#### Gegebener Text

MOMBACH - Bei nur noch zwei ausstehenden Saisonspielen muss Fußball-Verbandsligist Fortuna Mombach noch mehr zittern als zuvor. Nach der 0:1 (0:1)-Heimniederlage vor rund 60 Zuschauern gegen den oberen Tabellennachbarn Ludwigshafener SC verbleiben die Rheinhessen zwar auf dem zwölften Platz, den ersten sicheren Nichtabstiegsplatz – allerdings nur einen Zähler vor dem möglichen Abgrund.

Dabei hat die Elf von Trainer Thomas Eberhardt noch ein wahres Kontrastprogramm vor der Brust: Auswärts gegen Schlusslicht TuS Hohenecken am nächsten Sonntag und zu Hause gegen Spitzenreiter FK Pirmasens II (24. Mai, 15 Uhr).

Mit einem regelrechten Sonntagsschuss, ähnlich einer Bogenlampe aus 35 Metern, überraschte der Pfälzer Mittelfeldspieler Sezer Yalcin den Mainzer Torhüter Alexander Rudolph. Ein Tor, das durchaus auf die Kappe des Teenagers geht. „Aber ich mache ihm keinen Vorwurf“, betonte sein Coach. „Er hat seine Sache bisher gut gemacht.“ Im Umkehrschluss befand Gästetrainer Antonio De Simone: „Da haben wir etwas Glück gehabt.“ Bei allerdings mehr Ballbesitz der Seinen in der ersten Halbzeit, wie er befand.

#### Inhalt des Datensatzes
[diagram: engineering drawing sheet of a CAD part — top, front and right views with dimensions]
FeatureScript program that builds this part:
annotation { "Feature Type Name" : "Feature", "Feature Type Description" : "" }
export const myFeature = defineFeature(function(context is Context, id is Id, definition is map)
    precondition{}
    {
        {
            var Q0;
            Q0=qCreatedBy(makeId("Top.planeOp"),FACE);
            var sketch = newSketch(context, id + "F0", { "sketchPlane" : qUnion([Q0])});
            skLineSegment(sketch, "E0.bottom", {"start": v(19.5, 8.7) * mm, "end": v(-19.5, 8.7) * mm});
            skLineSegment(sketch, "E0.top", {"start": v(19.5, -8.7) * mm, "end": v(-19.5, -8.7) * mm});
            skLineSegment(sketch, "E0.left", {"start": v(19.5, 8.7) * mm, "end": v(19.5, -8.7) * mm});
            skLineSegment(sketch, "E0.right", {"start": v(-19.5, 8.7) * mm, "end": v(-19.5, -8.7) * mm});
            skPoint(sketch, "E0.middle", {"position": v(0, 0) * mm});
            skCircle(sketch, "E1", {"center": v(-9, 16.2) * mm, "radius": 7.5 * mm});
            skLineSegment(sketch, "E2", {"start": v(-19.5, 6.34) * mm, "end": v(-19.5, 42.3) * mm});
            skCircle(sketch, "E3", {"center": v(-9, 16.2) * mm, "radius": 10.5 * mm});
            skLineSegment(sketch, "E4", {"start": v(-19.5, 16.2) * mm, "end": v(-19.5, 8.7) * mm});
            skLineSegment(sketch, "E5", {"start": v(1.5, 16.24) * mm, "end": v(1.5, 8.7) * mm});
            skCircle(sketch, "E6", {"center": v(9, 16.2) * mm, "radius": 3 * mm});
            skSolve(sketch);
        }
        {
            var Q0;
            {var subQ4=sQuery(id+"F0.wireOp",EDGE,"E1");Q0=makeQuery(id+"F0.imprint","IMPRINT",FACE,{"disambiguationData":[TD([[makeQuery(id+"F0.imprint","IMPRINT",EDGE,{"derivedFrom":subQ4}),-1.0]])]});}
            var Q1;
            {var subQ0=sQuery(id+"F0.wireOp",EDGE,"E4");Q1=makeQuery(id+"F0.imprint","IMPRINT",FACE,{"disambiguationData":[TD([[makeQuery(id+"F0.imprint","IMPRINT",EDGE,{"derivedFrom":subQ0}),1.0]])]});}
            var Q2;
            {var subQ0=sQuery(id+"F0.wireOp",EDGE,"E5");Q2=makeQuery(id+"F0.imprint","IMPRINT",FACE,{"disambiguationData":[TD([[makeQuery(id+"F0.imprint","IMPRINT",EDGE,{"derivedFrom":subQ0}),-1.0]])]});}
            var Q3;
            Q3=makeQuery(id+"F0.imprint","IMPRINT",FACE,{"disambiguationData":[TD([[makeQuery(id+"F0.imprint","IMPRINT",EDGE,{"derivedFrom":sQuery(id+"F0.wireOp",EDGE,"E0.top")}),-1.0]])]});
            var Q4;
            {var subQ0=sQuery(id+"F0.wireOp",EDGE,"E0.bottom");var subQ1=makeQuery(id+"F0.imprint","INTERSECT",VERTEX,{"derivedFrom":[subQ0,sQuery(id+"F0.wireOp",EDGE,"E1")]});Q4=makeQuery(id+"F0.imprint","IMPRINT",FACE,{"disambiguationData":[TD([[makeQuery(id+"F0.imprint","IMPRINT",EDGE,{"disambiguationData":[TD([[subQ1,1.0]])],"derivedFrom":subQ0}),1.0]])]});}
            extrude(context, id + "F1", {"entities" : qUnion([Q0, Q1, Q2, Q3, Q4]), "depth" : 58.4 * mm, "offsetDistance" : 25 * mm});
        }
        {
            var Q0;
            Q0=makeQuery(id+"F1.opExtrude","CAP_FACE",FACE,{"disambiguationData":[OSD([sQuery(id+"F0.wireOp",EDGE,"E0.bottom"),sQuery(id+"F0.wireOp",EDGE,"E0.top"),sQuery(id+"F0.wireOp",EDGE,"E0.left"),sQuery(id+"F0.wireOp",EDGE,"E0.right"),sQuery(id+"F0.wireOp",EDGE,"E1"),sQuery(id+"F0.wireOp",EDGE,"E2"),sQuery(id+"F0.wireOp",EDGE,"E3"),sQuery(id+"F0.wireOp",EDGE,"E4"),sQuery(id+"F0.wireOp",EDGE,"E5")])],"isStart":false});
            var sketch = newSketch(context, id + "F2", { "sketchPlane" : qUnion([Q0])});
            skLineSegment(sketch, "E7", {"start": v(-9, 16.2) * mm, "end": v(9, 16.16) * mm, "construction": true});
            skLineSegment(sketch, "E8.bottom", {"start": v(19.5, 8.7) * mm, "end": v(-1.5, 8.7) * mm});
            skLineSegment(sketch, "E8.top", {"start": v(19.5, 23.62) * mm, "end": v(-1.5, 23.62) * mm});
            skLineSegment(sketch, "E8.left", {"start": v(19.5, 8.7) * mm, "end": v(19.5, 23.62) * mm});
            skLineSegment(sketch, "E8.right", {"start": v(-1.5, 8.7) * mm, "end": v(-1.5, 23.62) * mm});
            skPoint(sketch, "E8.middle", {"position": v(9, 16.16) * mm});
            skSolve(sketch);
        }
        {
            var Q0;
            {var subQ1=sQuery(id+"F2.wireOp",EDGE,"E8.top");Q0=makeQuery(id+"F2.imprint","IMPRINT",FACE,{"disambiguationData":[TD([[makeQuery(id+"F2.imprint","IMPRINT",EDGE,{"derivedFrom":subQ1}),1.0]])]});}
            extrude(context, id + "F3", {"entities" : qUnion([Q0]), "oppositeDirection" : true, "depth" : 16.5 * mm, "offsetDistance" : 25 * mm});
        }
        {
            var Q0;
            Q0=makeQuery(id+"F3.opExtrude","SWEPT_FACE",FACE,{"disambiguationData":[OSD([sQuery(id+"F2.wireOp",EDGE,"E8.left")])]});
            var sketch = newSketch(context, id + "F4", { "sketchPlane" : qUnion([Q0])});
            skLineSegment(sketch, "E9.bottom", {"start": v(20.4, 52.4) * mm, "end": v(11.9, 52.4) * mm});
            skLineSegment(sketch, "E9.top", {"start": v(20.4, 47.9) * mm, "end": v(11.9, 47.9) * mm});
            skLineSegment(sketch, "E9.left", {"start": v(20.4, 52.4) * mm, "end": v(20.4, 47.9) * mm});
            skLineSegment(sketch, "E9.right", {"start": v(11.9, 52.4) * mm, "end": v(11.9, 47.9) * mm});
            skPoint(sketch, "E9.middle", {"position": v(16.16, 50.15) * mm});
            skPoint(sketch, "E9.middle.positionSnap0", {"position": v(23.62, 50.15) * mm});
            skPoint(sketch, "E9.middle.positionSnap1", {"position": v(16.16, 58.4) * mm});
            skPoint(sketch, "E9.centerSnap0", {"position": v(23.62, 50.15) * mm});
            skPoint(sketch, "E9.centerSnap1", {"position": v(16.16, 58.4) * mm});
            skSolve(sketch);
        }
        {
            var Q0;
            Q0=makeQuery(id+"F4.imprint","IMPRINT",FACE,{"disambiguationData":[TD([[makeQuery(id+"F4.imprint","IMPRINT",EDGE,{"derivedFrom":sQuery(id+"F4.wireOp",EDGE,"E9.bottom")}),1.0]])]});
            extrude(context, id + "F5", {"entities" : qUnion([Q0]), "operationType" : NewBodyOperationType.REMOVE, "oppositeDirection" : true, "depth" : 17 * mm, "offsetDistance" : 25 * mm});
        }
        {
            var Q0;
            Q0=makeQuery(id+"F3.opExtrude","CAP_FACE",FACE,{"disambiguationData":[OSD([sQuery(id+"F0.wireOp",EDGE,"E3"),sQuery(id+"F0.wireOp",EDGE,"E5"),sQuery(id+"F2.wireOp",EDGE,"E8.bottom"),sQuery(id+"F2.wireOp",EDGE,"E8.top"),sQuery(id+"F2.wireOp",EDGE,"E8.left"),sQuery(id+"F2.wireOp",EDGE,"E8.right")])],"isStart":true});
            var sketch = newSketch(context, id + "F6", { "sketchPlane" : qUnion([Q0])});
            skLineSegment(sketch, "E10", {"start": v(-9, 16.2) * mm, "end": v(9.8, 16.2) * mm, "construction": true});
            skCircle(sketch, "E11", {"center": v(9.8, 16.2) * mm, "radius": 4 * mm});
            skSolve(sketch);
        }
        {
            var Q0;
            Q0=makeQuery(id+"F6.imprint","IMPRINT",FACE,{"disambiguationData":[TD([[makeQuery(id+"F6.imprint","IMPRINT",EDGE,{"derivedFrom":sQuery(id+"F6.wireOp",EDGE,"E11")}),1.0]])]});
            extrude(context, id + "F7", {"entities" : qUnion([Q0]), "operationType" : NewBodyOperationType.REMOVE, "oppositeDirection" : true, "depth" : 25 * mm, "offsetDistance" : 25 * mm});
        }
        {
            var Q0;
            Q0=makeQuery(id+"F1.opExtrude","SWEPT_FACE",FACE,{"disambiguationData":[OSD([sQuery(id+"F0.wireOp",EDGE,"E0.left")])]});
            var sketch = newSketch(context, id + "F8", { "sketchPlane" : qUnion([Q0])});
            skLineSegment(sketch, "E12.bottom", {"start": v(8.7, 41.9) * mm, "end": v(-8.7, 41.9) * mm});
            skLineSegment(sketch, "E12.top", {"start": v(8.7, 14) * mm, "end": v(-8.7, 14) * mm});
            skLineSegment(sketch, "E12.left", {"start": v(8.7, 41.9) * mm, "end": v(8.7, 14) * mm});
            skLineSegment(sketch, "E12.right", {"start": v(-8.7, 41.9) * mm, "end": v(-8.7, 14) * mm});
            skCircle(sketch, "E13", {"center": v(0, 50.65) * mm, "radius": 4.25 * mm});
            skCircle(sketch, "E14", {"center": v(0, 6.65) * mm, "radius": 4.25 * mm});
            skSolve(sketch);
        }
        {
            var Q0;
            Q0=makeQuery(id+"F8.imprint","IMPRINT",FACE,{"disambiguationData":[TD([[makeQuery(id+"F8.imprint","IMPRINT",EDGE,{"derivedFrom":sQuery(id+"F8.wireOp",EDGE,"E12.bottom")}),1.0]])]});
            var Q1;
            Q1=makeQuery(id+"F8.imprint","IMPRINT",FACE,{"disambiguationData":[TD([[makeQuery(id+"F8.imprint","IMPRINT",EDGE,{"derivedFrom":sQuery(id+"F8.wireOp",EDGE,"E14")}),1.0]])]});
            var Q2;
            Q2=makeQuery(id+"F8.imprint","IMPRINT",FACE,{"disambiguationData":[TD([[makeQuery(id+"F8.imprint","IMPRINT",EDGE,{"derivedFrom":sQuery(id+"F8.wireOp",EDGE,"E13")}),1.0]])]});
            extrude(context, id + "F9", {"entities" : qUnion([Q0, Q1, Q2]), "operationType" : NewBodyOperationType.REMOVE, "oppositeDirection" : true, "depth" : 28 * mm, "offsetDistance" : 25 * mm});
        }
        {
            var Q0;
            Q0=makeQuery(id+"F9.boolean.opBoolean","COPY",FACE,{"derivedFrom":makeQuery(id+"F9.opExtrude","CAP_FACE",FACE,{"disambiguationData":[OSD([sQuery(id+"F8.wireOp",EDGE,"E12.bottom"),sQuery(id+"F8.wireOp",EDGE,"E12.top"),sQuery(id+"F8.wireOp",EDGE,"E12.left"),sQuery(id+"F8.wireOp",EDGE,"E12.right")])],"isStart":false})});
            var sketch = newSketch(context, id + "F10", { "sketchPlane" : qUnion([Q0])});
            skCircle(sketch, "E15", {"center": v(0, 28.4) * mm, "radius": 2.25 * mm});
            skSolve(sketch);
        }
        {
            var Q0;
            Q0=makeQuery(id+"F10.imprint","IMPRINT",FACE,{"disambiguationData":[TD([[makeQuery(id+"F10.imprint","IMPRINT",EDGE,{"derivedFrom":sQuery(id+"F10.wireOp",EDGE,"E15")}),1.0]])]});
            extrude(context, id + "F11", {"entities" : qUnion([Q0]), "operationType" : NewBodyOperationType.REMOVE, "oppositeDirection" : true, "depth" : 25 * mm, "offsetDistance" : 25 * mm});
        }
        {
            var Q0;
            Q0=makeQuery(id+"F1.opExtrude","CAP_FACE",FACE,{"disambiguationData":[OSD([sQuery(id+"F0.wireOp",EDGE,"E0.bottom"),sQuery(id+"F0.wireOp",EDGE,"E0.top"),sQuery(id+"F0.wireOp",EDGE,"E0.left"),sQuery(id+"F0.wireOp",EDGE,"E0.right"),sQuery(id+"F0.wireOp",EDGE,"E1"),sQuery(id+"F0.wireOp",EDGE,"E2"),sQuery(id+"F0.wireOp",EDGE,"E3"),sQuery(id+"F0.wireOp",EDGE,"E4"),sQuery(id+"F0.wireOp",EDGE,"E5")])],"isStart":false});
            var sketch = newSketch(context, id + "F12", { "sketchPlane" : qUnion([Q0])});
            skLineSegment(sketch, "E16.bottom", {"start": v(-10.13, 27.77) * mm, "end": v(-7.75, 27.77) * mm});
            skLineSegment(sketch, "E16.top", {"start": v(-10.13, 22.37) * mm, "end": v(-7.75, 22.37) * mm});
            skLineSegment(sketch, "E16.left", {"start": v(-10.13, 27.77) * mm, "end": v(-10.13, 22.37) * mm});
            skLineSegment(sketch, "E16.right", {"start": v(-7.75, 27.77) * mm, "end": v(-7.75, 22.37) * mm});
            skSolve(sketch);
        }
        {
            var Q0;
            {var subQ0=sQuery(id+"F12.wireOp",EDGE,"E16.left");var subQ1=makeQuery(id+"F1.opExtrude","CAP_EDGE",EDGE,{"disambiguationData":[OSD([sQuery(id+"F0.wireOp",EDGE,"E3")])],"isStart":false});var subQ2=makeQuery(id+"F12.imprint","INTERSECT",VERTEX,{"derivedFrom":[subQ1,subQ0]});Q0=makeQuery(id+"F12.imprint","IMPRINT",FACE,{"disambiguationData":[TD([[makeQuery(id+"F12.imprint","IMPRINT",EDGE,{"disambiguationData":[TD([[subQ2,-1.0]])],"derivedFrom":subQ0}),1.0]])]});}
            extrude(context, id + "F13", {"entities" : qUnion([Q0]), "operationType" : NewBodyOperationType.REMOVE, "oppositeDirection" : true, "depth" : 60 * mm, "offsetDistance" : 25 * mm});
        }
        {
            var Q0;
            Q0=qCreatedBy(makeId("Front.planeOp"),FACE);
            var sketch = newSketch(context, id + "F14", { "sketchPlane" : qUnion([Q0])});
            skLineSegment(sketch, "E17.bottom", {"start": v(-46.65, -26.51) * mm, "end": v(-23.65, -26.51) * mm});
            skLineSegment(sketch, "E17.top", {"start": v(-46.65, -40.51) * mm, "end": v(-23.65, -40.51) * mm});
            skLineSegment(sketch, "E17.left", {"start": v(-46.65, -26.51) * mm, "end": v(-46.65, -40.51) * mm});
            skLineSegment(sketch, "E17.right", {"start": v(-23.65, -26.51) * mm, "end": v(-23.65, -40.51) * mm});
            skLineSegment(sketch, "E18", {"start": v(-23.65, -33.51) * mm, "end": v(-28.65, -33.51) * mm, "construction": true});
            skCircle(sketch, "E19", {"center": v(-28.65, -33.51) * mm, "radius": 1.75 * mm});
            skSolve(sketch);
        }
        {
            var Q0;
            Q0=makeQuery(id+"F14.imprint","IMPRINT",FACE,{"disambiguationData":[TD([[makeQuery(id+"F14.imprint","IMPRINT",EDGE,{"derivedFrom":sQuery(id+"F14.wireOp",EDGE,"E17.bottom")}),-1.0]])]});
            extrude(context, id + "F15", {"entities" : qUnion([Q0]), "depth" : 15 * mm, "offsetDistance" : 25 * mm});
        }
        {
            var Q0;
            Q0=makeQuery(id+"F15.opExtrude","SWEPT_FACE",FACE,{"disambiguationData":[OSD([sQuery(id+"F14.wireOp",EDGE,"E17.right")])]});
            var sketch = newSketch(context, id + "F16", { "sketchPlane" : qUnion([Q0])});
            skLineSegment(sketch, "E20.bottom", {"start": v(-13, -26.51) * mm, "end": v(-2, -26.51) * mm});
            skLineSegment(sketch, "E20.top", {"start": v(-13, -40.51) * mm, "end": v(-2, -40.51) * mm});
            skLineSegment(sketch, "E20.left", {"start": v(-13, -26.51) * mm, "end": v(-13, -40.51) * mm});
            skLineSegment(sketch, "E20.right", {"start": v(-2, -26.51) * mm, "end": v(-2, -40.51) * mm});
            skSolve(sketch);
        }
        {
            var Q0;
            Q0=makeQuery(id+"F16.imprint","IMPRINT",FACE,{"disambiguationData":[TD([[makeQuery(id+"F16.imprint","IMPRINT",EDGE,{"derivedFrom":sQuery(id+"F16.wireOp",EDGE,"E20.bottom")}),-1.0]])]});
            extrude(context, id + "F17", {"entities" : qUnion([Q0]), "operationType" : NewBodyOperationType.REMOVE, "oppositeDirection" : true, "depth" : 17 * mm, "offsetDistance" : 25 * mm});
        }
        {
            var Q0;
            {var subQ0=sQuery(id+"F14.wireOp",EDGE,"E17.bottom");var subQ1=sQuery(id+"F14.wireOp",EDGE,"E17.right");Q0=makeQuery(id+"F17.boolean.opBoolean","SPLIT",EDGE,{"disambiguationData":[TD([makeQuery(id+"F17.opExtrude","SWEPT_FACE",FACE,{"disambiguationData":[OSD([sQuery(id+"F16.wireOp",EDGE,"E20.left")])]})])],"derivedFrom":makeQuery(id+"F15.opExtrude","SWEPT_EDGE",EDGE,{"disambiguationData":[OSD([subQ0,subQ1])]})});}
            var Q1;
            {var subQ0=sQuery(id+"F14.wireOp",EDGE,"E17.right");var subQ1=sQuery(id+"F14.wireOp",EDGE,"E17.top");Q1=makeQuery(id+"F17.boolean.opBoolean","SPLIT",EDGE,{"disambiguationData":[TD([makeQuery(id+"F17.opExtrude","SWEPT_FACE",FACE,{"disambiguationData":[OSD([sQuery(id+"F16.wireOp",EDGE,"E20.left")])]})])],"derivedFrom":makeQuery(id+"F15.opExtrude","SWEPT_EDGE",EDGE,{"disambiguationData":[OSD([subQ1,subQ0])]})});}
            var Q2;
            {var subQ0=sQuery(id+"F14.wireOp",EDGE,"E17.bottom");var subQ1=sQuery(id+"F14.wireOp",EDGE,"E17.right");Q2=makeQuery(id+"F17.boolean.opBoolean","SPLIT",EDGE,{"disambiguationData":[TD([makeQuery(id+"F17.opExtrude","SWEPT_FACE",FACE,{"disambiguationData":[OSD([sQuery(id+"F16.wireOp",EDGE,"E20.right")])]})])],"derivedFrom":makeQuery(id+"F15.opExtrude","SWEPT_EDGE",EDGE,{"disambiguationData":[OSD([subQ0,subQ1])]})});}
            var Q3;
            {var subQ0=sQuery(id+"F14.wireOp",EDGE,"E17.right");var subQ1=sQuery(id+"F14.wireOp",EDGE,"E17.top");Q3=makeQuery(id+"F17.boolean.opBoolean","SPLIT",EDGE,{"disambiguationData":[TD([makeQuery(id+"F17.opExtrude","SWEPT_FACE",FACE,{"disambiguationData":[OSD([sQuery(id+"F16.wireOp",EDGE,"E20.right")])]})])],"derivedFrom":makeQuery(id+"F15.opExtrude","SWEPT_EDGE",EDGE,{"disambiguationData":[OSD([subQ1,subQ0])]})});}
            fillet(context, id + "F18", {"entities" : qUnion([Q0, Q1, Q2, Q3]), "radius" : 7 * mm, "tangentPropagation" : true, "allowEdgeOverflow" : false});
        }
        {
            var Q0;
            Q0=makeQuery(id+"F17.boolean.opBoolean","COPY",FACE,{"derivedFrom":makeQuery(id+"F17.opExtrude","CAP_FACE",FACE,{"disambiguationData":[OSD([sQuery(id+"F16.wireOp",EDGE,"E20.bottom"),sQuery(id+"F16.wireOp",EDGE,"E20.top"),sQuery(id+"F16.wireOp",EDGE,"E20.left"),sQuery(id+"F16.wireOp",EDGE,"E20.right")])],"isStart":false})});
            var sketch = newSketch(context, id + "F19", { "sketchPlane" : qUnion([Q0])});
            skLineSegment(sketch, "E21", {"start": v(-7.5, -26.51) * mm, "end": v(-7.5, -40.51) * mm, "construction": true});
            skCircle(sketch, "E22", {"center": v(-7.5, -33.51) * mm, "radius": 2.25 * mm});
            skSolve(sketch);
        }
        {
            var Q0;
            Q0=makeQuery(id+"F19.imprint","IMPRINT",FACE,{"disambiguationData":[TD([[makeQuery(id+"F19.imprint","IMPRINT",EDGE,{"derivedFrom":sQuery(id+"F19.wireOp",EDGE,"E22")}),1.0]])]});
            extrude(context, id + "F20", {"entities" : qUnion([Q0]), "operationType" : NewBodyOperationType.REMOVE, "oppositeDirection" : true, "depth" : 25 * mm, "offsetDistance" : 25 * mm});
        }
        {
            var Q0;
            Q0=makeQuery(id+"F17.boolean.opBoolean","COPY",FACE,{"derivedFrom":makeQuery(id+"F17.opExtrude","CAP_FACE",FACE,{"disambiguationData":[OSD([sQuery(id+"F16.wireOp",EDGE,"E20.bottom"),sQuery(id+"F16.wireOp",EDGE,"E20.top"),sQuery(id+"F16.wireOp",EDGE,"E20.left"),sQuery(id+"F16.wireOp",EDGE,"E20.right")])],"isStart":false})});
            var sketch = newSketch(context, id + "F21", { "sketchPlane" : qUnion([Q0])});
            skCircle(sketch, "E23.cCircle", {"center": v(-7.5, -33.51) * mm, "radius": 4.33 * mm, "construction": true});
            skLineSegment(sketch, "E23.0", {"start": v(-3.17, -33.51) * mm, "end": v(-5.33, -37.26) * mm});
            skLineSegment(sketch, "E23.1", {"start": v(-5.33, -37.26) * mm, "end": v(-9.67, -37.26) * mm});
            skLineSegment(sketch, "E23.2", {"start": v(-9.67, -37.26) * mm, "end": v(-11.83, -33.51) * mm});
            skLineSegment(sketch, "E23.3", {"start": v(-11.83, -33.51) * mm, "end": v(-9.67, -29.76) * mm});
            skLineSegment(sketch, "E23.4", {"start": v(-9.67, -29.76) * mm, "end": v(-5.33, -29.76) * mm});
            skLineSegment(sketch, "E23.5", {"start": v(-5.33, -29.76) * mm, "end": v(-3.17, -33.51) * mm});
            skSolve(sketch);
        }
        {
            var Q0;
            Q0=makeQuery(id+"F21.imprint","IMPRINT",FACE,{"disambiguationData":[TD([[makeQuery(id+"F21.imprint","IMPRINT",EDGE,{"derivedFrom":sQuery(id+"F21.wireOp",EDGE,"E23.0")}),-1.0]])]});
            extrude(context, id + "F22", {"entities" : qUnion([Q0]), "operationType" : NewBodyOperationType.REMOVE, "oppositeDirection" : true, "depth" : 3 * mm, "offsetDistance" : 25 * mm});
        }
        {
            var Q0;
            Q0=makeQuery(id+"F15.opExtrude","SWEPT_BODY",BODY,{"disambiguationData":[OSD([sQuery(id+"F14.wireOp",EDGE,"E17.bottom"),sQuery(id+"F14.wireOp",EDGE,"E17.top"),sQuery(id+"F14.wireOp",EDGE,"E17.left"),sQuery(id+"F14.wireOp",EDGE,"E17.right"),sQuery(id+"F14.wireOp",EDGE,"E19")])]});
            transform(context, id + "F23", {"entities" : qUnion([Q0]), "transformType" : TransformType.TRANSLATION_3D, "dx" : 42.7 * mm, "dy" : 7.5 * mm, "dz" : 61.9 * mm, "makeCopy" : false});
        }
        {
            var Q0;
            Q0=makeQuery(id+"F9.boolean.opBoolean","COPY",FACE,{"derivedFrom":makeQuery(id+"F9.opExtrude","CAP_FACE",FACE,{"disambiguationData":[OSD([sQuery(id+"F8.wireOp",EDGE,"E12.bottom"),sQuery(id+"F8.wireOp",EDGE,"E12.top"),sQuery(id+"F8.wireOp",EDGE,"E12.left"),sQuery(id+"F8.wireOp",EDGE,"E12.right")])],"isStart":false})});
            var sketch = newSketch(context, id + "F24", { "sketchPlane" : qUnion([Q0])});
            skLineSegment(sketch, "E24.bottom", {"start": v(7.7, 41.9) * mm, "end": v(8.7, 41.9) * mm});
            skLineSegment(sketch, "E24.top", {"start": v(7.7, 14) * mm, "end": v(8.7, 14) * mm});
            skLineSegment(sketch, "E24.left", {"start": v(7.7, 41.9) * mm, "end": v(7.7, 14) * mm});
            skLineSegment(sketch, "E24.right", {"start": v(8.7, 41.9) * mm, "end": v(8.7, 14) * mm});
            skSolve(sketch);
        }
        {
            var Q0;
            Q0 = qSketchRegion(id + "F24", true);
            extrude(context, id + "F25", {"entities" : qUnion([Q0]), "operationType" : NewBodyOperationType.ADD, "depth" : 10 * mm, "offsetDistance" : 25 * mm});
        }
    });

#### Aufgabe
Übersetze bitte den Satz „Ein Tor, das durchaus auf die Kappe des Teenagers geht.“ aus dem Spielbericht über Fortuna Mombach ins Englische.

#### Erwartete Ausgabe
A goal that can certainly be blamed on the teenager.